Formerly known as the Wolfram High School Summer Camp

Bentley University, Boston, MA June 25–July 13, 2024

Alumni

Matias Shundi

Class of 2019

Bio

Matias Shundi is a rising senior at Chapel Hill High School in North Carolina. As a highly advanced and hard-working student in math, physics, and computer science, Matias has been dual-enrolled and is taking many classes at the University of North Carolina at Chapel Hill, having currently worked his way up to graduate-level courses. He is the president of his school's math club, and participates in many math competitions, where he has consistently been a top performer at the state and national level. His hobbies include playing chess—where he is a one-time state champion—and scrabble—where he has finished in 2nd place twice and 3rd place once in the North American School Scrabble Championship. He enjoys playing sports, with his favorites being basketball and tennis. He is very passionate about computer science and math, and hopes to continue exploring these fields.
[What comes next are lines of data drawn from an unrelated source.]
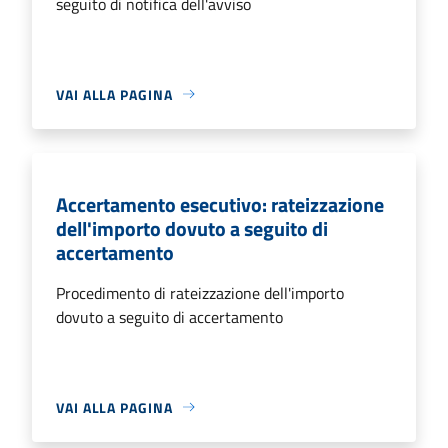
seguito di notifica dell'avviso
VAI ALLA PAGINA
Accertamento esecutivo: rateizzazione
dell'importo dovuto a seguito di
accertamento
Procedimento di rateizzazione dell'importo
dovuto a seguito di accertamento
VAI ALLA PAGINA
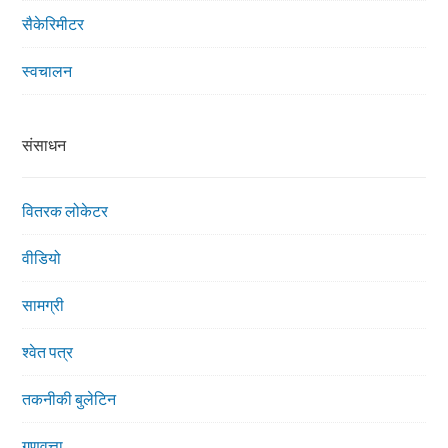
सैकेरिमीटर
स्वचालन
संसाधन
वितरक लोकेटर
वीडियो
सामग्री
श्वेत पत्र
तकनीकी बुलेटिन
गुणवत्ता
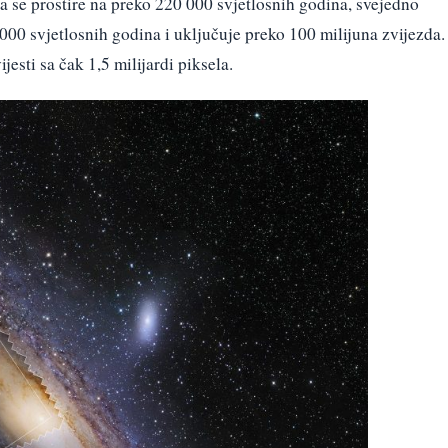
a se prostire na preko 220 000 svjetlosnih godina, svejedno
000 svjetlosnih godina i uključuje preko 100 milijuna zvijezda.
jesti sa čak 1,5 milijardi piksela.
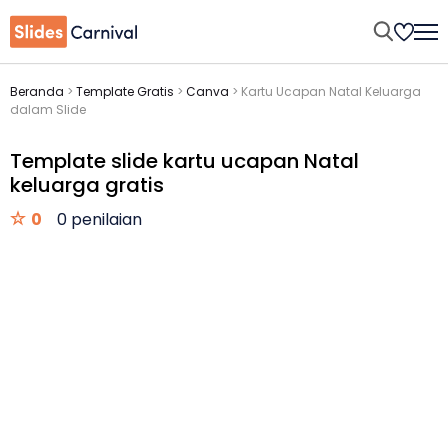
Beranda
>
Template Gratis
>
Canva
>
Kartu Ucapan Natal Keluarga
dalam Slide
Template slide kartu ucapan Natal
keluarga gratis
0
0 penilaian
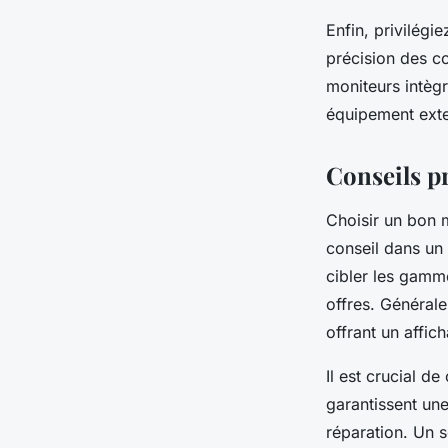
Enfin, privilégi
précision des co
moniteurs intègr
équipement exter
Conseils pr
Choisir un bon m
conseil dans un 
cibler les gamm
offres. Générale
offrant un affic
Il est crucial d
garantissent une
réparation. Un s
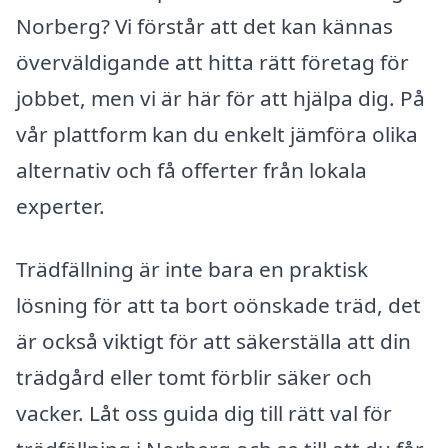
Norberg? Vi förstår att det kan kännas
överväldigande att hitta rätt företag för
jobbet, men vi är här för att hjälpa dig. På
vår plattform kan du enkelt jämföra olika
alternativ och få offerter från lokala
experter.
Trädfällning är inte bara en praktisk
lösning för att ta bort oönskade träd, det
är också viktigt för att säkerställa att din
trädgård eller tomt förblir säker och
vacker. Låt oss guida dig till rätt val för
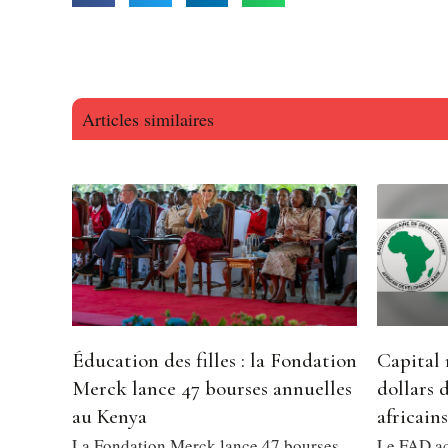
Articles similaires
Éducation des filles : la Fondation
Capital 
Merck lance 47 bourses annuelles
dollars 
au Kenya
africains
La Fondation Merck lance 47 bourses
Le FAD ac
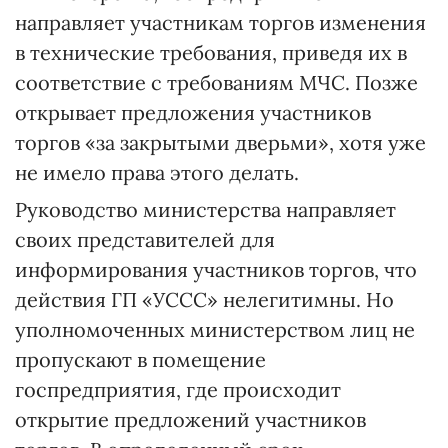
направляет участникам торгов изменения
в технические требования, приведя их в
соответствие с требованиям МЧС. Позже
открывает предложения участников
торгов «за закрытыми дверьми», хотя уже
не имело права этого делать.
Руководство министерства направляет
своих представителей для
информирования участников торгов, что
действия ГП «УССС» нелегитимны. Но
уполномоченных министерством лиц не
пропускают в помещение
госпредприятия, где происходит
открытие предложений участников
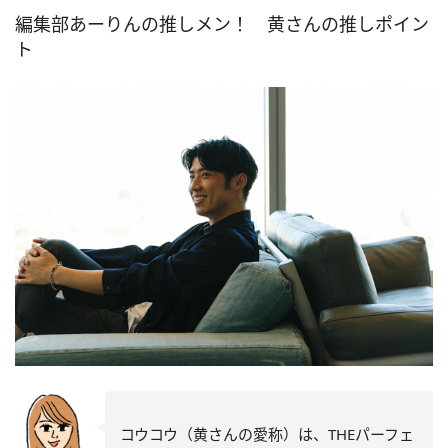
編集部あーりんの推しメン！ 黄さんの推しポイン
ト
コウコウ（黄さんの愛称）は、THEパーフェ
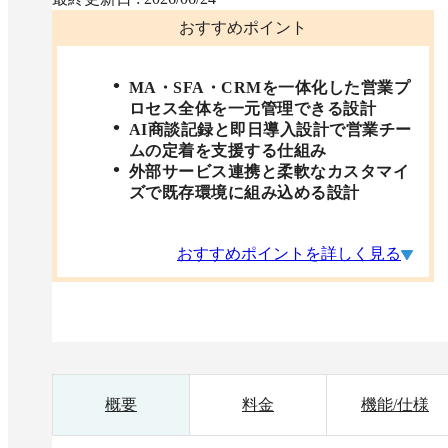
おすすめポイント
MA・SFA・CRMを一体化した営業プ
ロセス全体を一元管理できる設計
AI商談記録と即日導入設計で営業チー
ムの定着を支援する仕組み
外部サービス連携と柔軟なカスタマイ
ズで既存環境に組み込める設計
おすすめポイントを詳しく見る
概要
料金
機能/仕様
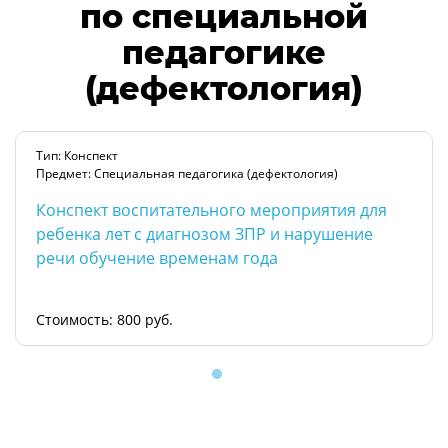
по специальной
педагогике
(дефектология)
Тип: Конспект
Предмет: Специальная педагогика (дефектология)
Конспект воспитательного мероприятия для
ребенка лет с диагнозом ЗПР и нарушение
речи обучение временам года
Стоимость: 800 руб.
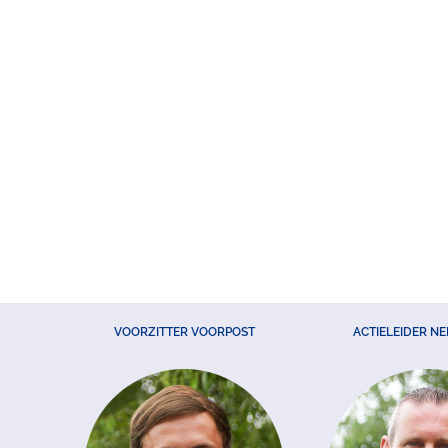
VOORZITTER VOORPOST
ACTIELEIDER N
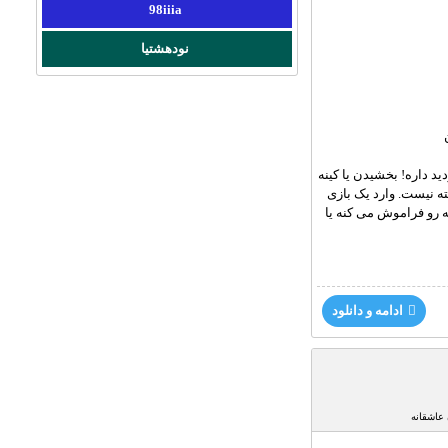
98iiia
نودهشتیا
د داره! بخشیدن یا کینه
 نیست. وارد یک بازی
ه رو فراموش می کنه یا
ادامه و دانلود
عاشقانه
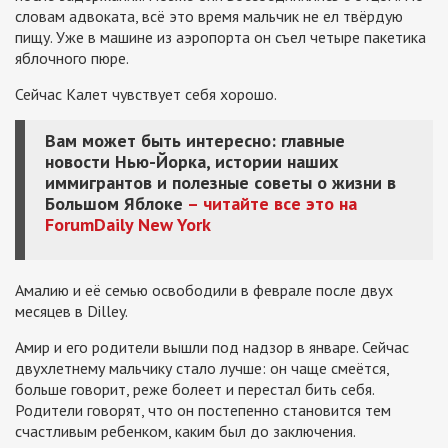
словам адвоката, всё это время мальчик не ел твёрдую
пищу. Уже в машине из аэропорта он съел четыре пакетика
яблочного пюре.
Сейчас Калет чувствует себя хорошо.
Вам может быть интересно: главные
новости Нью-Йорка, истории наших
иммигрантов и полезные советы о жизни в
Большом Яблоке
– читайте все это на
ForumDaily New York
Амалию и её семью освободили в феврале после двух
месяцев в Dilley.
Амир и его родители вышли под надзор в январе. Сейчас
двухлетнему мальчику стало лучше: он чаще смеётся,
больше говорит, реже болеет и перестал бить себя.
Родители говорят, что он постепенно становится тем
счастливым ребенком, каким был до заключения.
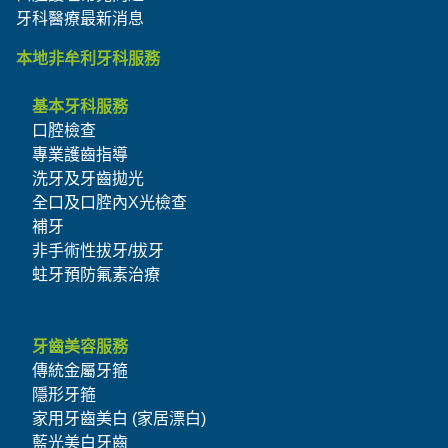
牙科醫療最新消息
本地非牟利牙科服務
基本牙科服務
口腔檢查
專業護齒指導
洗牙及牙齒拋光
全口及口腔內X光檢查
補牙
非手術性拔牙/拔牙
蛀牙預防氟素治療
牙齒美容服務
傳統金屬牙箍
隱形牙箍
家用牙齒美白 (家居漂白)
藍光美白牙齒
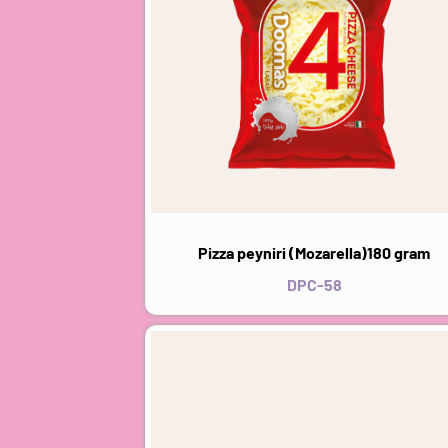
Pizza peyniri (Mozarella)180 gram
DPC-58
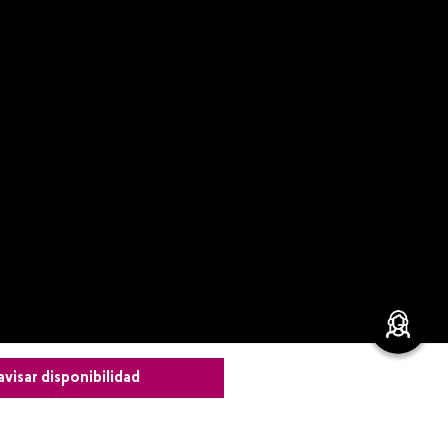
avisar disponibilidad
leza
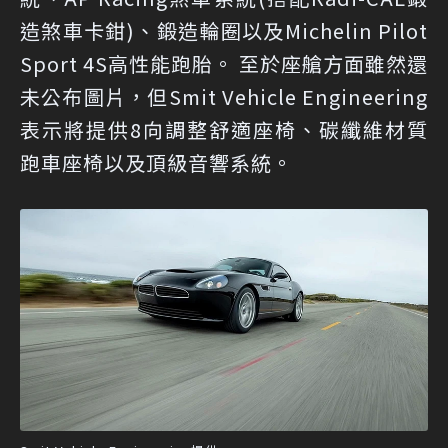
造煞車卡鉗)、鍛造輪圈以及Michelin Pilot
Sport 4S高性能跑胎。 至於座艙方面雖然還
未公布圖片，但Smit Vehicle Engineering
表示將提供8向調整舒適座椅、碳纖維材質
跑車座椅以及頂級音響系統。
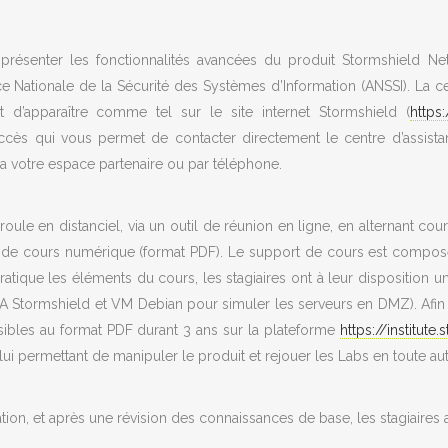
résenter les fonctionnalités avancées du produit Stormshield Netw
e Nationale de la Sécurité des Systèmes d’Information (ANSSI). La cer
 d’apparaître comme tel sur le site internet Stormshield (
https
ccès qui vous permet de contacter directement le centre d’assista
ia votre espace partenaire ou par téléphone.
oule en distanciel, via un outil de réunion en ligne, en alternant cour
t de cours numérique (format PDF). Le support de cours est composé
ratique les éléments du cours, les stagiaires ont à leur disposition
tormshield et VM Debian pour simuler les serveurs en DMZ). Afin de 
ibles au format PDF durant 3 ans sur la plateforme
https://institute
lui permettant de manipuler le produit et rejouer les Labs en toute a
mation, et après une révision des connaissances de base, les stagiaire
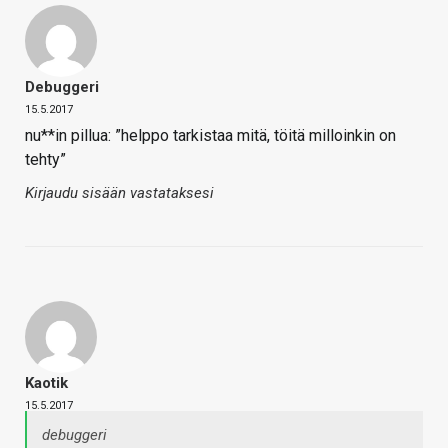
Debuggeri
15.5.2017
nu**in pillua: ”helppo tarkistaa mitä, töitä milloinkin on
tehty”
Kirjaudu sisään vastataksesi
Kaotik
15.5.2017
debuggeri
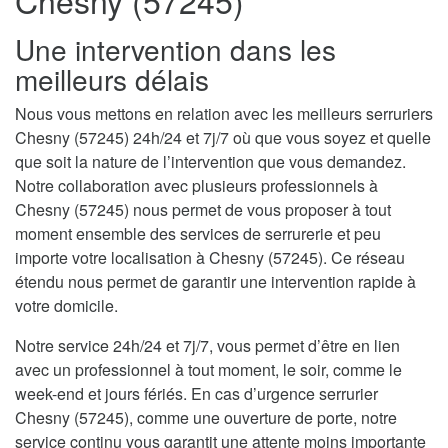
Chesny (57245)
Une intervention dans les
meilleurs délais
Nous vous mettons en relation avec les meilleurs serruriers
Chesny (57245) 24h/24 et 7j/7 où que vous soyez et quelle
que soit la nature de l’intervention que vous demandez.
Notre collaboration avec plusieurs professionnels à
Chesny (57245) nous permet de vous proposer à tout
moment ensemble des services de serrurerie et peu
importe votre localisation à Chesny (57245). Ce réseau
étendu nous permet de garantir une intervention rapide à
votre domicile.
Notre service 24h/24 et 7j/7, vous permet d’être en lien
avec un professionnel à tout moment, le soir, comme le
week-end et jours fériés. En cas d’urgence serrurier
Chesny (57245), comme une ouverture de porte, notre
service continu vous garantit une attente moins importante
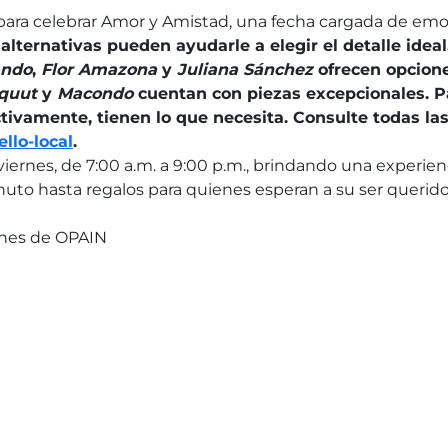
ta para celebrar Amor y Amistad, una fecha cargada de em
lternativas pueden ayudarle a elegir el detalle ideal
ando
,
Flor Amazona
y
Juliana Sánchez
ofrecen opcione
quut
y
Macondo
cuentan con piezas excepcionales. Pa
ctivamente, tienen lo que necesita. Consulte todas la
ello-local
.
viernes, de 7:00 a.m. a 9:00 p.m., brindando una experie
uto hasta regalos para quienes esperan a su ser querido 
ones de OPAIN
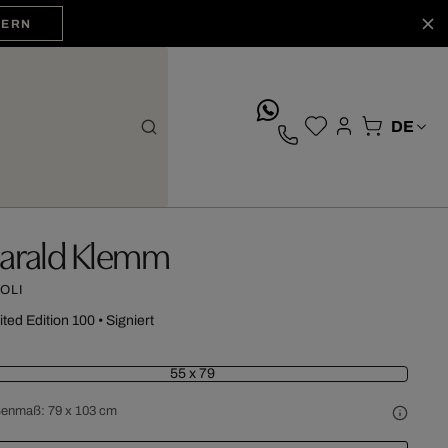
HERN
whatsApp
arald Klemm
VOLI
ited Edition 100
•
Signiert
55 x 79
ßenmaß:
79 x 103 cm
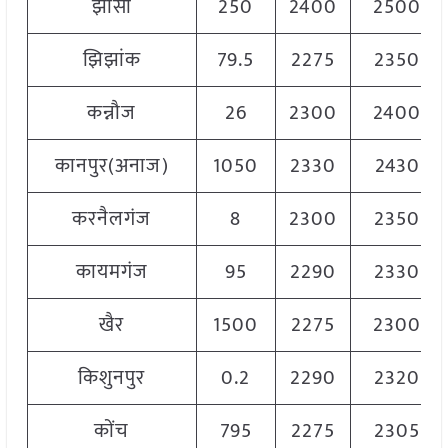
झांसी
250
2400
2500
झिझांक
79.5
2275
2350
कन्नौज
26
2300
2400
कानपुर(अनाज)
1050
2330
2430
करनैलगंज
8
2300
2350
कायमगंज
95
2290
2330
खैर
1500
2275
2300
किशुनपुर
0.2
2290
2320
कोंच
795
2275
2305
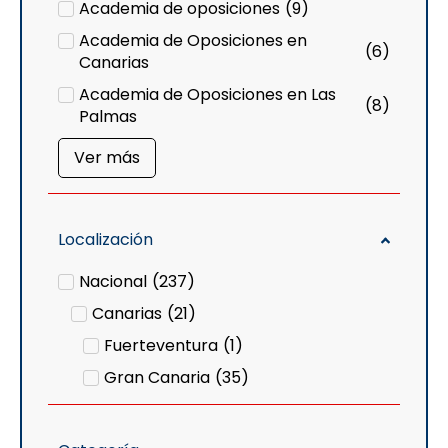
Academia de oposiciones
(
9
)
Academia de Oposiciones en
(
6
)
Canarias
Academia de Oposiciones en Las
(
8
)
Palmas
Ver más
Localización
Nacional
(
237
)
Canarias
(
21
)
Fuerteventura
(
1
)
Gran Canaria
(
35
)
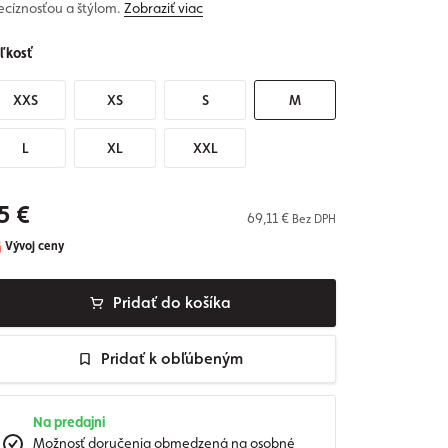
ecíznosťou a štýlom.
Zobraziť viac
ľkosť
XXS
XS
S
M
L
XL
XXL
5 €
69,11 €
Bez DPH
Vývoj ceny
Pridať do košíka
Pridať k obľúbeným
Na predajni
Možnosť doručenia obmedzená na osobné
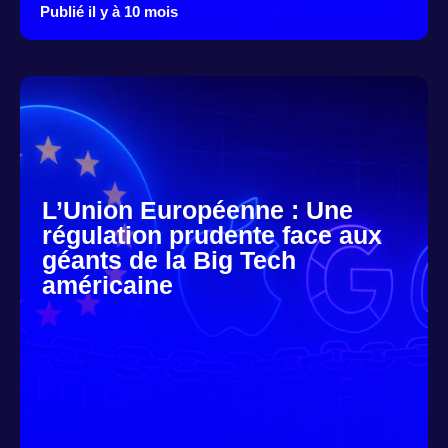
Publié il y à 10 mois
L’Union Européenne : Une
régulation prudente face aux
géants de la Big Tech
américaine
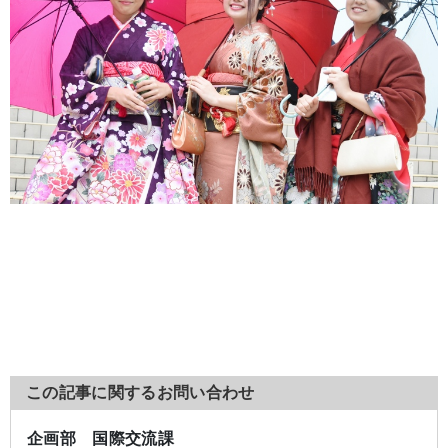
この記事に関するお問い合わせ
企画部 国際交流課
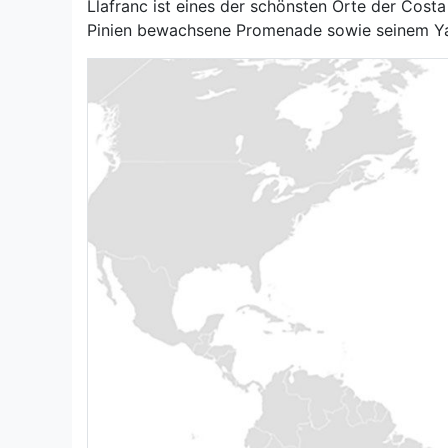
Llafranc ist eines der schönsten Orte der Cost
Pinien bewachsene Promenade sowie seinem Yach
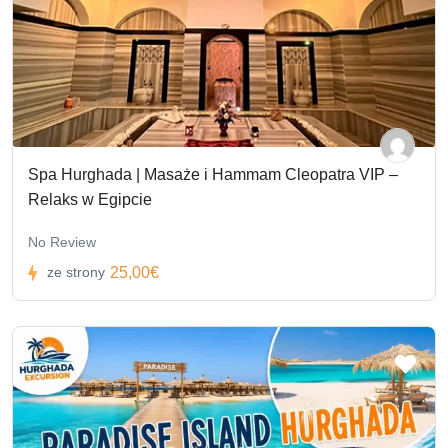
Spa Hurghada | Masaże i Hammam Cleopatra VIP –
Relaks w Egipcie
No Review
25,00€
ze strony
Project: Creating Phylogenetic Graphs of Programming Languages with Machine Learning

Goal

Phylogenetic trees are meant to show evolutionary relationships between species, and versions exist that show historical developments of programming languages. However, these relationships aren't always the most indicative in terms of how similar syntaxes are, and they are limited as graphs. This project's goal was to develop graphs that show relationships between computer languages based off of syntactical factors instead of historical factors. The value in such a graph would be not only showing relationships but providing insight on what languages might be most natural to learn for someone who knows a given language, and it would show what some of the easiest orders to learn languages would be. It also would give more insight into the potential of machine learning to determine such relationships.

Summary of Results

The result was functions that would generate graphs for a list of languages, showing all connections having strength above a specified threshold and having the thickness of edges correspond to their strengths. Relationships between programming languages were determined by how often a machine-learning classifier would confuse languages for each other. On the graph, an arrow from A to B means that B gets confused for A, and someone who knows language A would therefore find it easier to learn language B. Few pairs of languages exist that have strong connections going both ways. All data used came from Rosetta Code, which provides tasks written in different program languages. Individual programs were scraped off of the website by using Mathematica to parse the HTML. This data was saved once extracted, as there were close to 1,000 languages and almost 1,000 unique programming tasks. A dataset would be made with programs of all languages that were going to be in the graph. The benefit of using Rosetta Code was that most of the data was of programs doing the same task but coded in different languages. A machine-learning classifier would train and test on parts of the data, and confusion between languages would indicate a relationship, with higher amounts of confusion corresponding to a stronger relationship. The two main functions created were one that creates a manipulable graph and one that creates a static graph. Both take in either an integer representing the top n languages or a string of space-separated languages. This determines what languages to include in the graph. The manipulable graph allows the user to change the threshold of the edge strength and the graph layout, while the static graph requires that these two are passed as parameters beforehand.

Future Work

The results from the generated graphs were reasonable and promising, suggesting that similar methods could be used for larger datasets and fields. While the historical influences of programming languages on each other are relatively well known, this could potentially help in finding relationships in writing, music and even art, both in the past and in the present. Machine learning is capable of handling larger amounts of data than what is available with computer languages, and it would likely scale well for these broader fields.